The answer is that the Torah is teaching us a timeless truth about life. Verse ten finally informs us that Jacob departed from the place he was at.
You can never go to a new place until you have properly left the old.
This is how the world REALLY works; in order to move on, you have to be able to leave the past behind. And leaving the past can be difficult and painful. Until verse 10 informs us that finally, Jacob left Beersheba he was not really able to embark on his new life adventure.
Sometimes our difficulty bonding with new friends is the result of our subconscious souls knowing that we haven’t closed things out with old friends whom we may have wronged or neglected. I remember one young woman who fell in love with a student of mine but unfortunately, he didn’t reciprocate the sentiment. During one of our conversations, she casually revealed to me that she had once been in a brief common-law marriage. Drawing from today’s insight of ancient Jewish wisdom, I suggested that she go ahead and secure a formal religious divorce from that earlier short-lived marriage. It was just possible, I reasoned, that she was subconsciously holding back as she still felt spiritually united to that man from long ago, and it was possible, that on some profound spiritual level, my student was feeling that this woman was not truly free.
Well, you can guess the outcome.
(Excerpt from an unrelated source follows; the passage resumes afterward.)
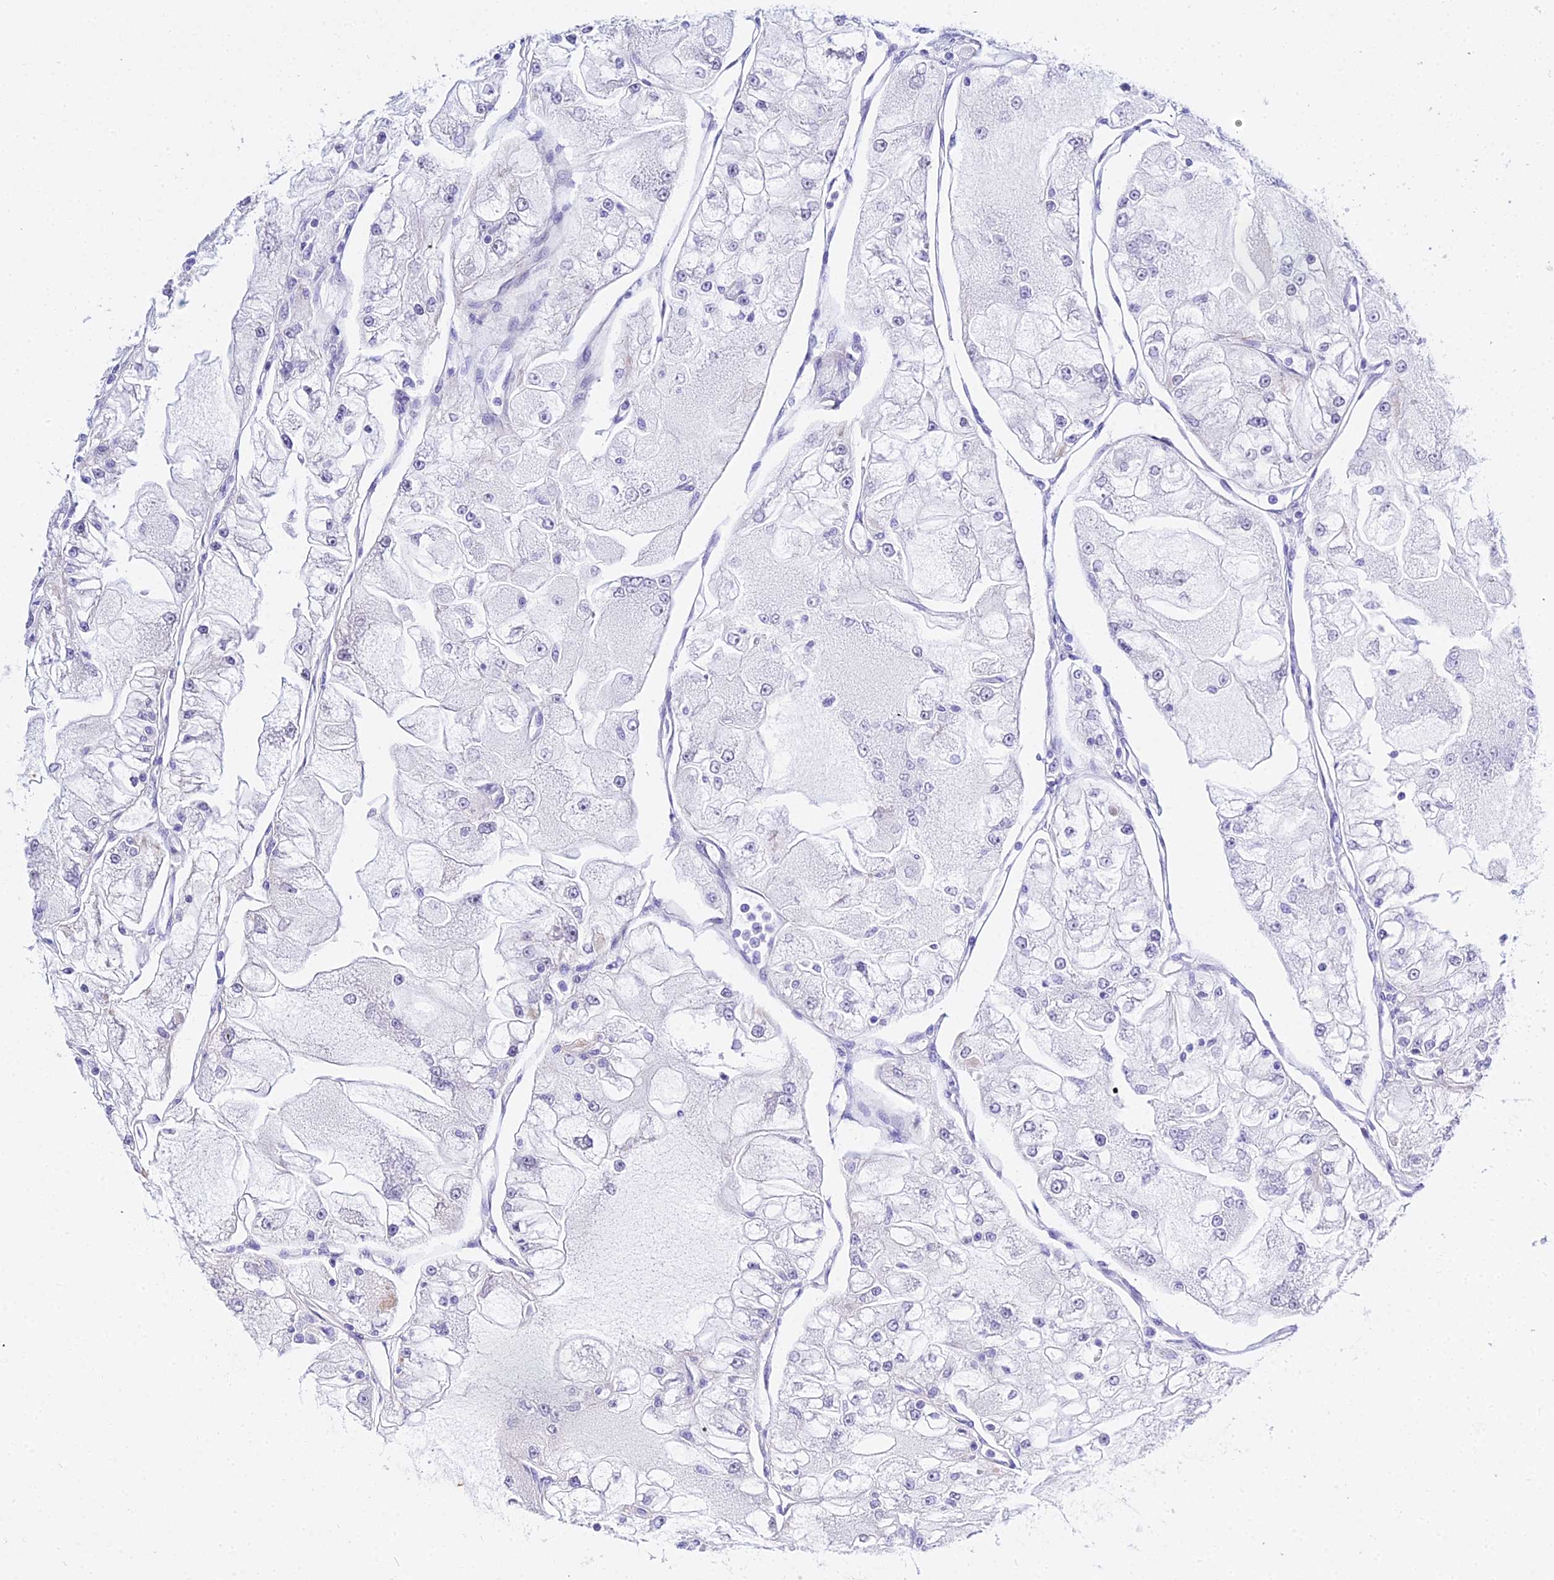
{"staining": {"intensity": "negative", "quantity": "none", "location": "none"}, "tissue": "renal cancer", "cell_type": "Tumor cells", "image_type": "cancer", "snomed": [{"axis": "morphology", "description": "Adenocarcinoma, NOS"}, {"axis": "topography", "description": "Kidney"}], "caption": "IHC histopathology image of human renal adenocarcinoma stained for a protein (brown), which demonstrates no positivity in tumor cells. (DAB (3,3'-diaminobenzidine) immunohistochemistry, high magnification).", "gene": "ZNF628", "patient": {"sex": "female", "age": 72}}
She put closure on the earlier misadventure, she departed from that place. She and my student have been happily married for years and are raising a beautiful family in Southern California. One can never be 100% sure of cause and effect, but I nonetheless tell you what happened.
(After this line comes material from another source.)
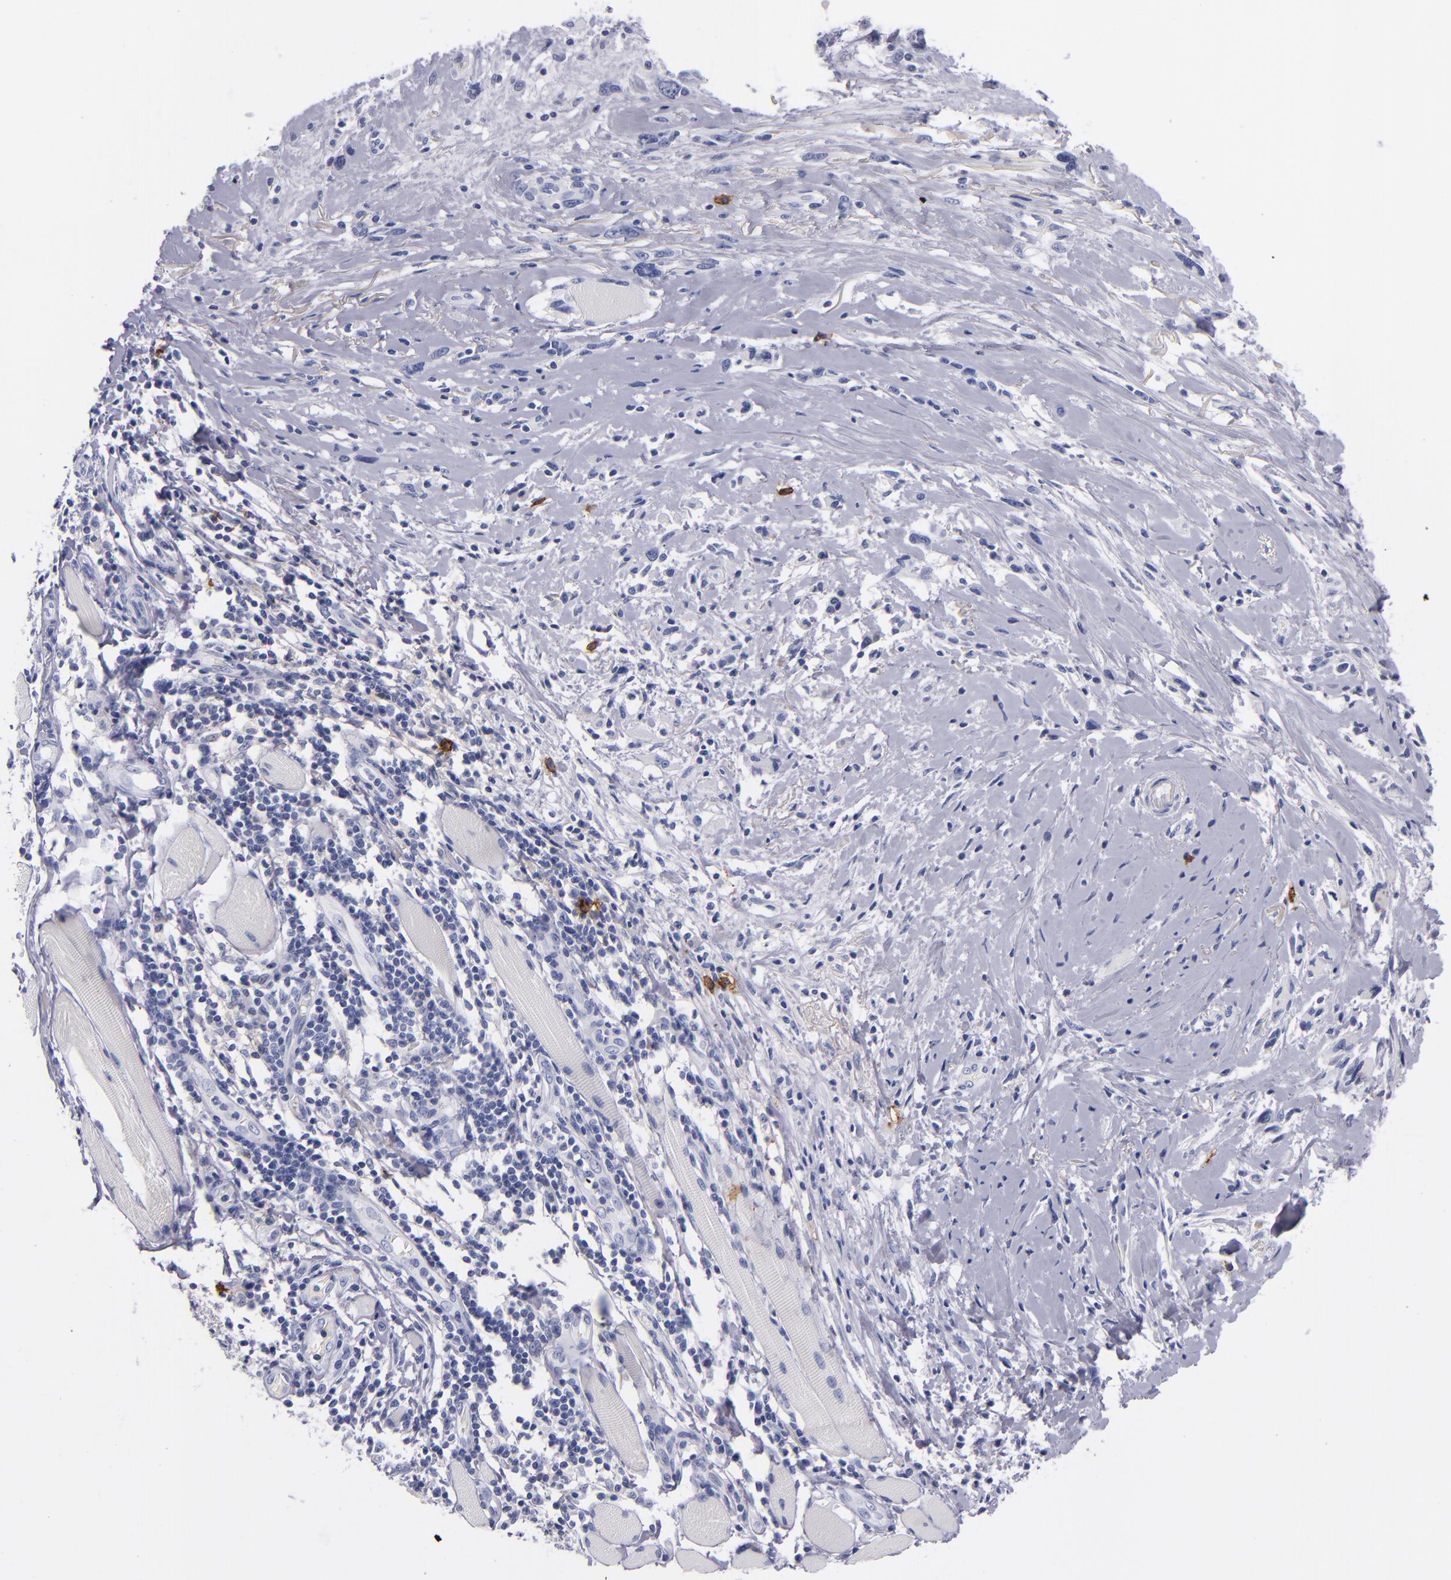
{"staining": {"intensity": "negative", "quantity": "none", "location": "none"}, "tissue": "melanoma", "cell_type": "Tumor cells", "image_type": "cancer", "snomed": [{"axis": "morphology", "description": "Malignant melanoma, NOS"}, {"axis": "topography", "description": "Skin"}], "caption": "Micrograph shows no significant protein expression in tumor cells of melanoma.", "gene": "CD38", "patient": {"sex": "male", "age": 91}}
Oh, and you probably want to know what happened to my friend and congregant, the psychiatrist who failed to mourn his father. Happily, he followed the guidance I offered him from ancient Jewish wisdom, and though late, he embarked on a proper period of mourning after which, his life gradually began to turn around. Would things have improved for him in any event? I can’t say but I do know that failing to properly close the chapter on his life with his father prevented him from stepping into the future.